Peygamberimizin mucizelerinden bazıları, “şekkal kamer” ayı eliyle ikiye bölmesi,“ parmağından suların akması” ve “az bir yemekle çok kişinin doyması” ve en önemlisi de ümmi olan nebinin (okuma-yazma eğitimi almadığı) peygamber olarak görevlendirilip bu büyük görevi ifa etmesidir.

Birçok ayeti kerimede yerlerin ve göklerin varlığından bahsedilmesi, Allah’ın azametinin ve kudretinin bir göstergesidir ki, kul için, neye iman ettiğini bir nebze bilmeye, anlamaya vesiledir. “Yerleri ve gökleri, arasında olanları oyun olsun diye yaratmadık. (Enbiya,16)

Yine Peygamberi sevmek, O’na tabi olmak, Allah’ı sevmek O’na tabi olmak anlamı bu ayette de görülmektedir. “Eğer Allah’ı seviyorsanız, bana uyun (Peygambere) ki Allah’ta sizi sevsin. Günahlarınızı bağışlasın… (Al-i İmran,31 )

Burada da: O Resul, Allah’a ve O’nun kelimelerine uyuyor. Sizde o Resule uyun ve iman edin ki hidayete, doğru yola erişin. Bu anlatımdan Peygamberin sünnetinin yaşam biçimi haline getirilmesinin ne kadar önem arz ettiği anlaşılmaktadır. Peygamberin hayatı açıklayan, istikameti gösteren hadisleri ve yaşam yolu olan sünnetini bazılarının farklı şekillerde menfi anlatış şekli bir yana, ayetin de dediği gibi mümine hayat (Enfal,24) vermektedir. Ruhani hayatını beslemektedir.

“Hidayet Bulmak”, doğru yola girmek, doğru yolu göstermek, amaca ulaşmak gibi kelime anlamları vardır. Hidayetten kasıt “Hüda” Allah yoluna girmektir. Aslında herkes kendisine bir yol çizmiştir. O yolun Hüda, hidayet yolu olduğunun göstergesi nedir? Peygamberimizin “Ey kalpleri eviren, çeviren Rabbim!

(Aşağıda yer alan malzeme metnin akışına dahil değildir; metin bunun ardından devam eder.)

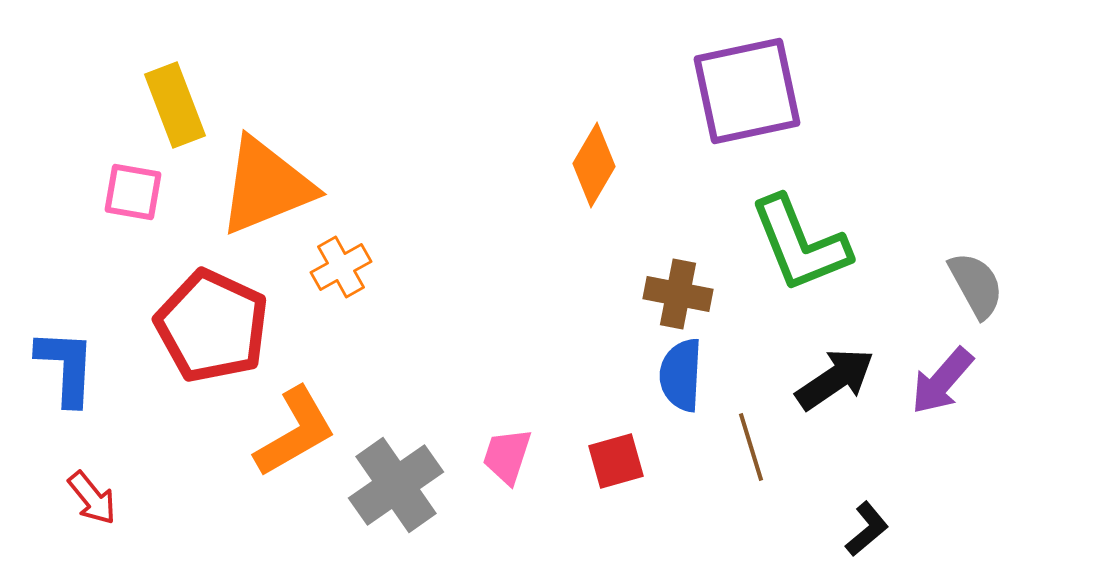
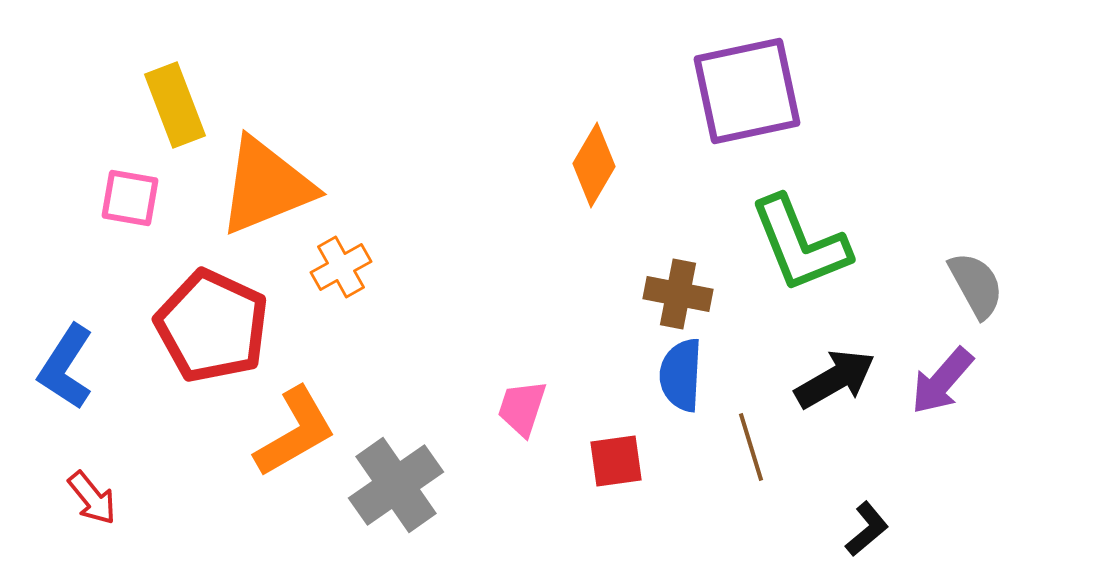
pink square: moved 3 px left, 6 px down
blue L-shape: rotated 150 degrees counterclockwise
black arrow: rotated 4 degrees clockwise
pink trapezoid: moved 15 px right, 48 px up
red square: rotated 8 degrees clockwise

Beni istikamet üzere, dinim üzere sabit kıl”(Tirmizî, Kader, 7) diyerek dua etmesi bu ayetin bağlamı ve manasıyla son derece uyumludur.

Hidayete ermenin yolu: O yolun üzerinde bulunmaya devam etmektir. Peygamberi rehber olarak örnek almaya devam etmektir. Allah’a ve O’nun kelimelerine/Kur’an’ına uymaya O’nu yaşam şekli yapmaya gayret göstermektir.